Она еще раз почувствовала, что такое дети. Дети калечат матерей шрамами, убивают их ударами ног, ждут смерти матери, чтобы жениться. А матери лгут, воруют, обманывают ради них. И отказываются ради детей от любви и жизни, от красоты, от мечтаний.
В конце рассказа она увидела человека, который смотрит в окно и у которого это окно отняли. И муж рассказал ей о трещине в броне Ричарди — о том, как он узнал про невозможную любовь комиссара, который нашел убийцу ее Луки. Она вспомнила, какая боль, словно облако, окутывала Ричарди на похоронах ее сына. Вспомнила зеленые прозрачные глаза, в которых отражалось ее горе.
Лючия подумала, что судьба идет неизвестными путями и часто приносит беды, но иногда может одарить и счастьем. И бывает, что судьбе можно помочь.
Она сжала губы, а потом улыбнулась своему любимому, мужчине своей жизни, отцу ее детей — живых и мертвых.
Энрика сидела в своей темной комнате и старалась успокоиться, но ей не удавалось перестать плакать. Унижение, обида, гнев — это были не ее чувства. Раньше она никогда их не испытывала и поэтому теперь не знала, как с ними бороться. Она всей душой ненавидела себя.
Родные даже не пробовали нарушить ее одиночество: ее сдержанность была преградой, которую никто не пытался преодолеть.
Окно кухни вызывало у нее ужас. Но оставаться далеко от этого окна тоже было ужасно: с каждым днем ей все больше не хватало зеленых глаз, смотревших из темноты.
Она услышала тихий стук в дверь и сказала, что не голодна.
Однако голос ее матери настойчиво просил:
— Открой. У двери стоит человек, который хочет тебя видеть и говорит, что это важно.
Энрика подошла к двери. Ее ждала незнакомая красивая синьора. На гостье была черная шаль, но платье под шалью было красивое, с ярким цветочным рисунком. Эта женщина улыбнулась Энрике, взглянула на ее опухшие от слез глаза и сказала:
— Добрый вечер, господа. Меня зовут Лючия Майоне.
* * *
Комиссар Луиджи Альфредо Ричарди почти не прикоснулся к еде и даже не ответил на расспросы встревоженной няни Розы. Он был раздавлен печалью. Как раньше, он слушал музыку, которая прилетала по радиоволнам из далеких салонов, но сегодня не было танцовщиц, и музыка звучала понапрасну.
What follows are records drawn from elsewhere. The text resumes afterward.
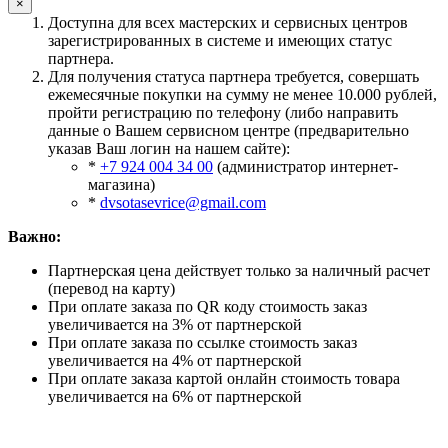
×
Доступна для всех мастерских и сервисных центров
зарегистрированных в системе и имеющих статус
партнера.
Для получения статуса партнера требуется, совершать
ежемесячные покупки на сумму не менее 10.000 рублей,
пройти регистрацию по телефону (либо направить
данные о Вашем сервисном центре (предварительно
указав Ваш логин на нашем сайте):
*
+7 924 004 34 00
(администратор интернет-
магазина)
*
dvsotasevrice@gmail.com
Важно:
Партнерская цена действует только за наличный расчет
(перевод на карту)
При оплате заказа по QR коду стоимость заказ
увеличивается на 3% от партнерской
При оплате заказа по ссылке стоимость заказ
увеличивается на 4% от партнерской
При оплате заказа картой онлайн стоимость товара
увеличивается на 6% от партнерской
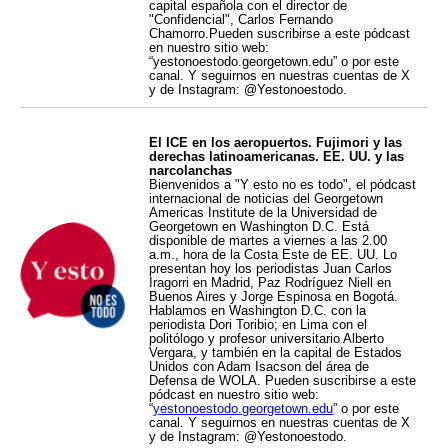
capital española con el director de
"Confidencial", Carlos Fernando
Chamorro.Pueden suscribirse a este pódcast
en nuestro sitio web:
“yestonoestodo.georgetown.edu” o por este
canal. Y seguirnos en nuestras cuentas de X
y de Instagram: @Yestonoestodo.
El ICE en los aeropuertos. Fujimori y las
derechas latinoamericanas. EE. UU. y las
narcolanchas
Bienvenidos a "Y esto no es todo", el pódcast
internacional de noticias del Georgetown
Americas Institute de la Universidad de
Georgetown en Washington D.C. Está
disponible de martes a viernes a las 2.00
a.m., hora de la Costa Este de EE. UU. Lo
presentan hoy los periodistas Juan Carlos
Iragorri en Madrid, Paz Rodríguez Niell en
Buenos Aires y Jorge Espinosa en Bogotá.
Hablamos en Washington D.C. con la
periodista Dori Toribio; en Lima con el
politólogo y profesor universitario Alberto
Vergara, y también en la capital de Estados
Unidos con Adam Isacson del área de
Defensa de WOLA. Pueden suscribirse a este
pódcast en nuestro sitio web:
“
yestonoestodo.georgetown.edu
” o por este
canal. Y seguirnos en nuestras cuentas de X
y de Instagram: @Yestonoestodo.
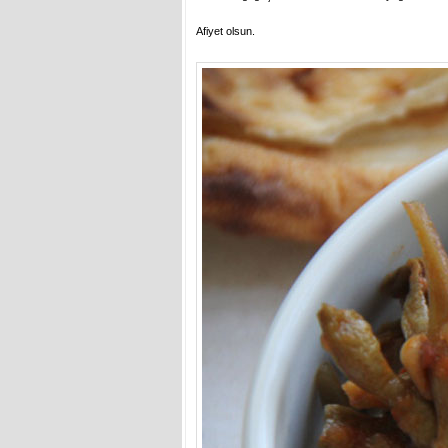
Afiyet olsun.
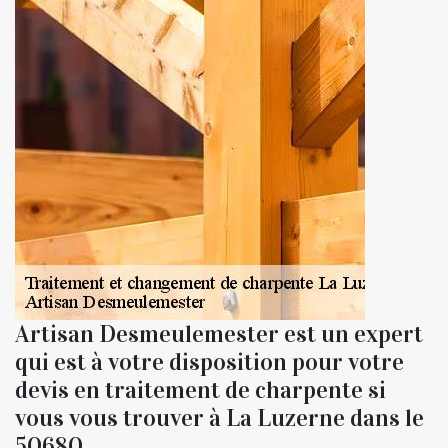
Artisan Desmeulemester est un expert
qui est à votre disposition pour votre
devis en traitement de charpente si
vous vous trouver à La Luzerne dans le
50680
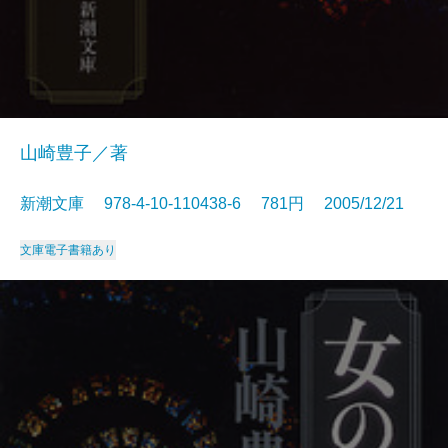
山崎豊子／著
新潮文庫 978-4-10-110438-6 781円 2005/12/21
文庫
電子書籍あり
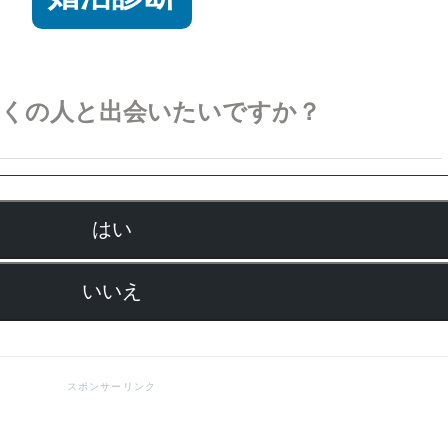
多くの人と出会いたいですか？
はい
いいえ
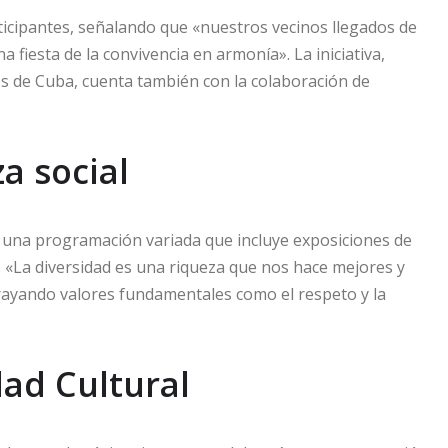
rticipantes, señalando que «nuestros vecinos llegados de
 fiesta de la convivencia en armonía». La iniciativa,
s de Cuba, cuenta también con la colaboración de
a social
ce una programación variada que incluye exposiciones de
s. «La diversidad es una riqueza que nos hace mejores y
brayando valores fundamentales como el respeto y la
dad Cultural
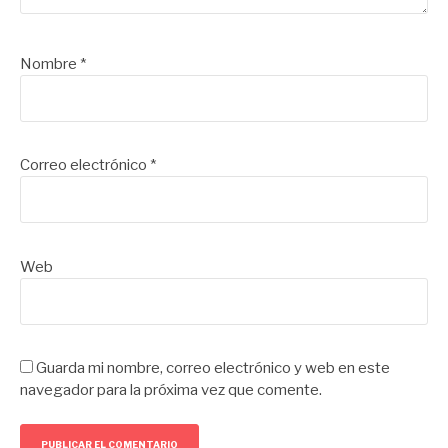
Nombre
*
Correo electrónico
*
Web
Guarda mi nombre, correo electrónico y web en este
navegador para la próxima vez que comente.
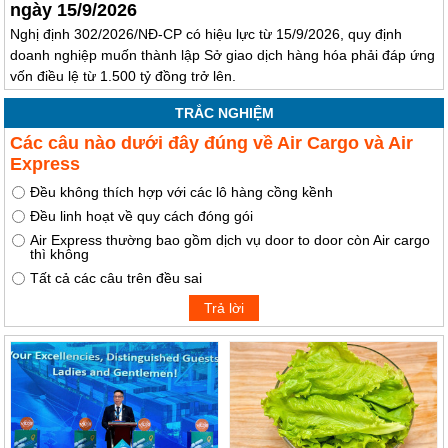
ngày 15/9/2026
Nghị định 302/2026/NĐ-CP có hiệu lực từ 15/9/2026, quy định
doanh nghiệp muốn thành lập Sở giao dịch hàng hóa phải đáp ứng
vốn điều lệ từ 1.500 tỷ đồng trở lên.
TRẮC NGHIỆM
Các câu nào dưới đây đúng về Air Cargo và Air
Express
Đều không thích hợp với các lô hàng cồng kềnh
Đều linh hoạt về quy cách đóng gói
Air Express thường bao gồm dịch vụ door to door còn Air cargo
thì không
Tất cả các câu trên đều sai
Trả lời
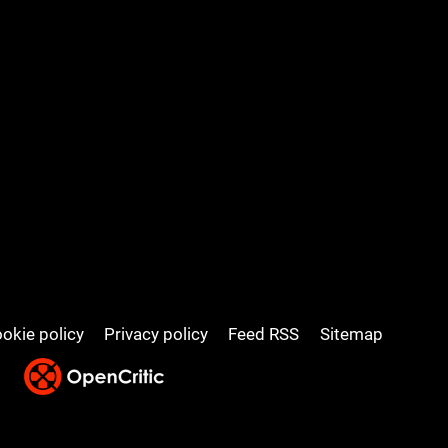
okie policy
Privacy policy
Feed RSS
Sitemap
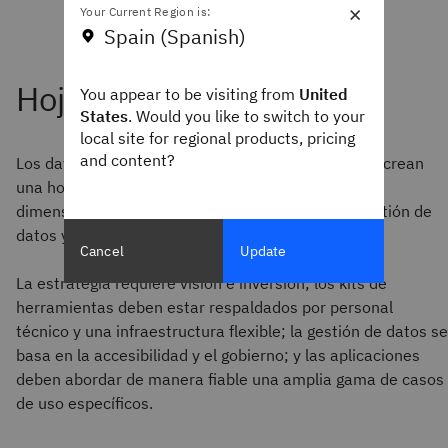
×
Your Current Region is:
Spain (Spanish)
You appear to be visiting from
United
States
. Would you like to switch to your
local site for regional products, pricing
and content?
Los datos de la encuesta muestran que los líderes crean
una hoja de ruta de la IA basándose en cuatro
dimensiones: estrategia, kits de herramientas, gestión de
datos y aplicaciones.
Cancel
Update
La estrategia requiere visión e inversión; los kits de
herramientas deben estar respaldados por personal
técnico y una infraestructura flexible; la gestión de datos se
basa en la accesibilidad y el gobierno; y las aplicaciones
deben abordar de manera fiable una amplia gama de casos
de uso específicos.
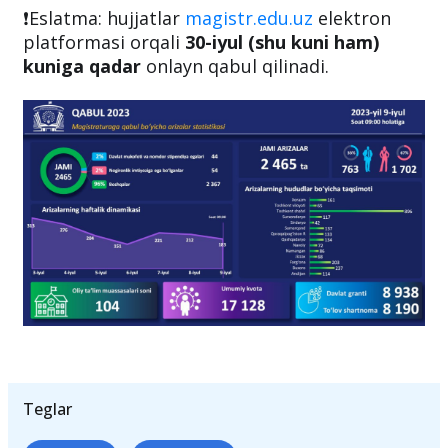
talabgorlar o‘qishga tanlovdan tashqari
alohida tavsiya etiladi.
❗️Eslatma: hujjatlar
magistr.edu.uz
elektron
platformasi orqali
30-iyul (shu kuni ham)
kuniga qadar
onlayn qabul qilinadi.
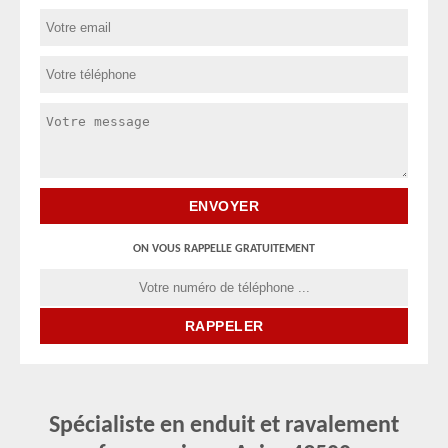
ON VOUS RAPPELLE GRATUITEMENT
Spécialiste en enduit et ravalement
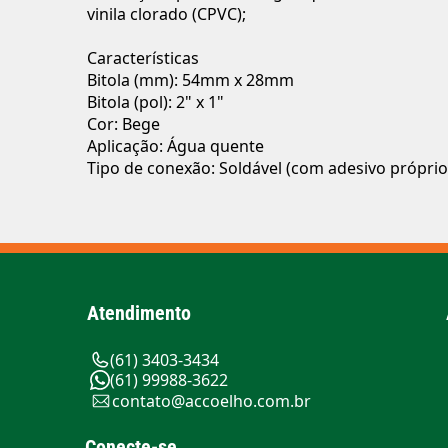
vinila clorado (CPVC);
Características
Bitola (mm): 54mm x 28mm
Bitola (pol): 2" x 1"
Cor: Bege
Aplicação: Água quente
Tipo de conexão: Soldável (com adesivo próprio
Atendimento
(61) 3403-3434
(61) 99988-3622
contato@accoelho.com.br
Conecte-se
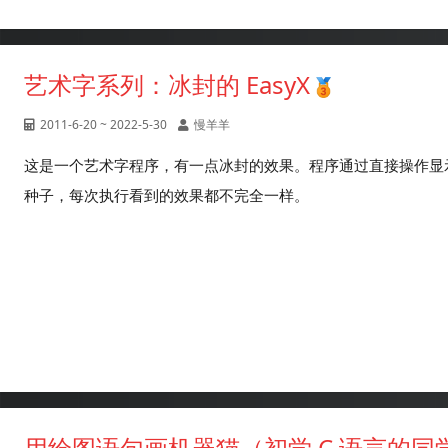
艺术字系列：冰封的 EasyX
2011-6-20 ~ 2022-5-30
慢羊羊
这是一个艺术字程序，有一点冰封的效果。程序通过直接操作显
种子，每次执行看到的效果都不完全一样。
用绘图语句画机器猫（初学 C 语言的同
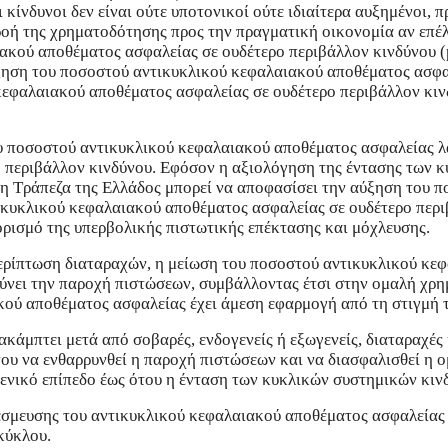
 κίνδυνοι δεν είναι ούτε υποτονικοί ούτε ιδιαίτερα αυξημένοι, 
ροή της χρηματοδότησης προς την πραγματική οικονομία αν επέ
κού αποθέματος ασφαλείας σε ουδέτερο περιβάλλον κινδύνου (po
ύξηση του ποσοστού αντικυκλικού κεφαλαιακού αποθέματος ασφα
κεφαλαιακού αποθέματος ασφαλείας σε ουδέτερο περιβάλλον κινδ
υ ποσοστού αντικυκλικού κεφαλαιακού αποθέματος ασφαλείας λ
 περιβάλλον κινδύνου. Εφόσον η αξιολόγηση της έντασης των 
, η Τράπεζα της Ελλάδος μπορεί να αποφασίσει την αύξηση του
ικυκλικού κεφαλαιακού αποθέματος ασφαλείας σε ουδέτερο περι
ρισμό της υπερβολικής πιστωτικής επέκτασης και μόχλευσης.
περίπτωση διαταραχών, η μείωση του ποσοστού αντικυκλικού κε
ρύνει την παροχή πιστώσεων, συμβάλλοντας έτσι στην ομαλή χρ
ού αποθέματος ασφαλείας έχει άμεση εφαρμογή από τη στιγμή 
κάμπτει μετά από σοβαρές, ενδογενείς ή εξωγενείς, διαταραχές
νου να ενθαρρυνθεί η παροχή πιστώσεων και να διασφαλισθεί η 
νικό επίπεδο έως ότου η ένταση των κυκλικών συστημικών κινδύ
έσμευσης του αντικυκλικού κεφαλαιακού αποθέματος ασφαλείας
κύκλου.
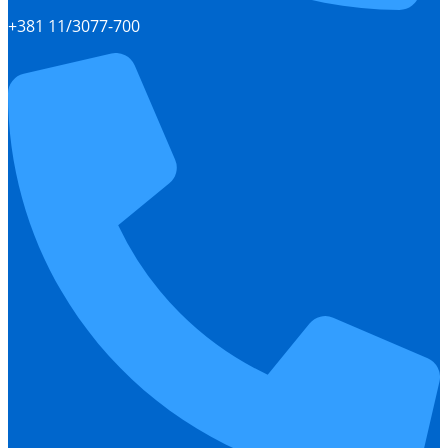
+381 11/3077-700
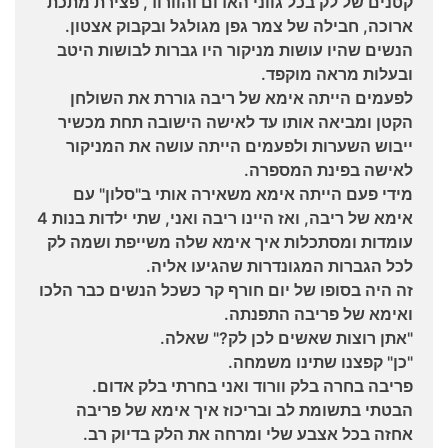
קטנים של לק בכל גווני האדום והוורוד, פצירת מתכת
ארוכה, חבילה של צמר גפן מגולגל ובקבוק אצטון.
הנשים שהיו עושות מניקור היו גברות לבושות היטב
ובעלות מראה מוקפד.
לפעמים הייתה אימא של ריבה גוררת את השולחן
הקטן ומביאה אותו עד לאישה הישובה תחת מכשיר
ייבוש השערות ולפעמים הייתה עושה את המניקור
לאישה בפינת המספרה.
מידי פעם הייתה אימא משאירה אותי ב"סלון" עם
אימא של ריבה, ואז היינו ריבה ואני, שתי ילדות בנות 4
עומדות ומסתכלות איך אימא שלה משייפת ושמה לק
לכל הגברות המגונדרות שהגיעו אליה.
זה היה בסופו של יום חורף קר כשכל הנשים כבר הלכו
ואימא של פריבה התפנתה.
"אתן רוצות שאשים לכן לק?" שאלה.
"כן" קפצנו שתינו משמחה.
פריבה בחרה בלק וורוד ואני בחרתי בלק אדום.
הבטתי בתשומת לב ובריכוז איך אימא של פריבה
אחזה בכל אצבע שלי ומרחה את הלק בדיוק רב.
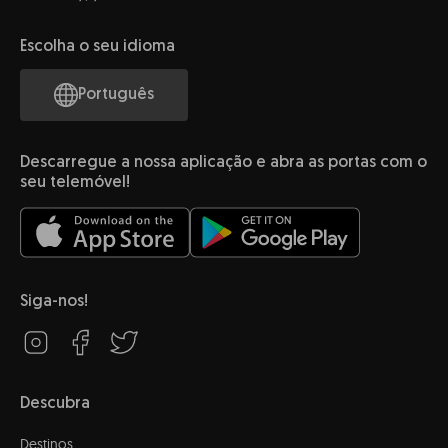
Escolha o seu idioma
Português
Descarregue a nossa aplicação e abra as portas com o
seu telemóvel!
Siga-nos!
Descubra
Destinos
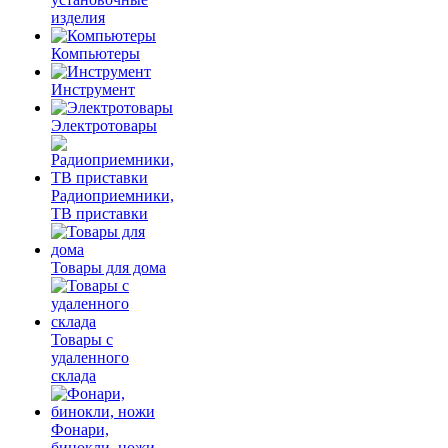
изделия
Компьютеры
Инструмент
Электротовары
Радиоприемники,
ТВ приставки
Товары для дома
Товары с
удаленного
склада
Фонари,
бинокли, ножи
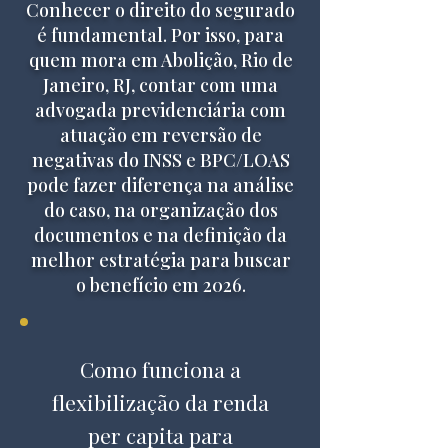
Conhecer o direito do segurado
é fundamental. Por isso, para
quem mora em Abolição, Rio de
Janeiro, RJ, contar com uma
advogada previdenciária com
atuação em reversão de
negativas do INSS e BPC/LOAS
pode fazer diferença na análise
do caso, na organização dos
documentos e na definição da
melhor estratégia para buscar
o benefício em 2026.
Como funciona a
flexibilização da renda
per capita para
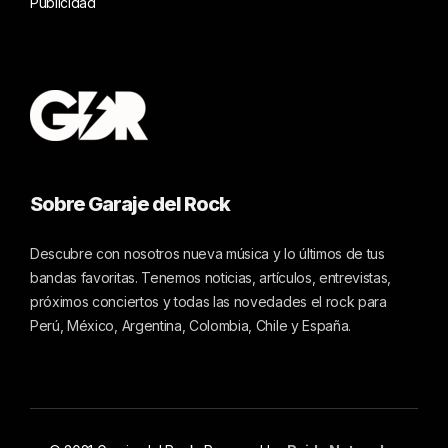
Publicidad
Sobre Garaje del Rock
Descubre con nosotros nueva música y lo últimos de tus
bandas favoritas. Tenemos noticias, artículos, entrevistas,
próximos conciertos y todas las novedades el rock para
Perú, México, Argentina, Colombia, Chile y España.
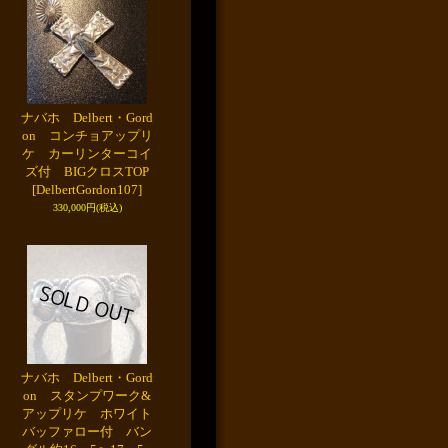
ナバホ Delbert・Gord
on コンチョアップリ
ケ カーリンターコイ
ズ付 BIGクロスTOP
[DelbertGordon107]
330,000円
(税込)
ナバホ Delbert・Gord
on スタンプワーク&
アップリケ ホワイト
バッファロー付 バン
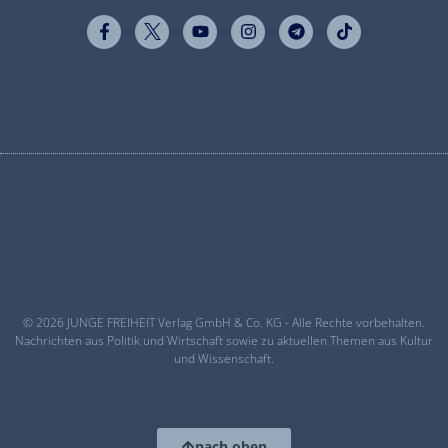
© 2026 JUNGE FREIHEIT Verlag GmbH & Co. KG - Alle Rechte vorbehalten.
Nachrichten aus Politik und Wirtschaft sowie zu aktuellen Themen aus Kultur
und Wissenschaft.
nach oben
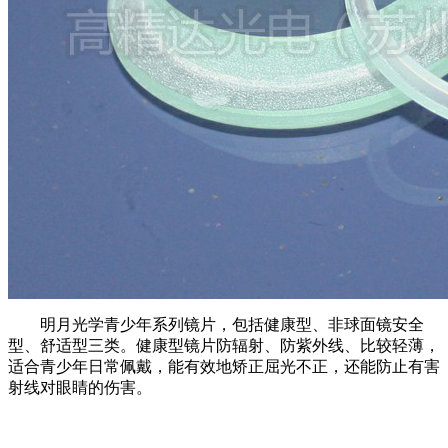
明月光学青少年系列镜片，包括健康型、非球面镜安全
型、舒适型三类。健康型镜片防辐射、防紫外线、比较轻薄，
适合青少年日常佩戴，能有效地矫正屈光不正，还能防止有害
射线对眼睛的伤害。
Было уже поздно, но ему не хватало мужества уйти в свою темную тюремную камеру и оказаться таким одиноким, каким он еще никогда не был.
Как автомат, он снял с себя дневную одежду и переоделся в ночную. Он чувствовал себя так, словно ему было сто лет. А может быть, он вообще не рождался на свет.
Перед тем как погасить свет, он все же не удержался и взглянул в окно. И его сердце переполнилось любовью.
На другой стороне улицы девушка со слезами на глазах и с пяльцами в руке смотрела из своего окна в его сторону.
Весна, качавшаяся над крышей его дома, подпрыгнула в воздухе и засмеялась.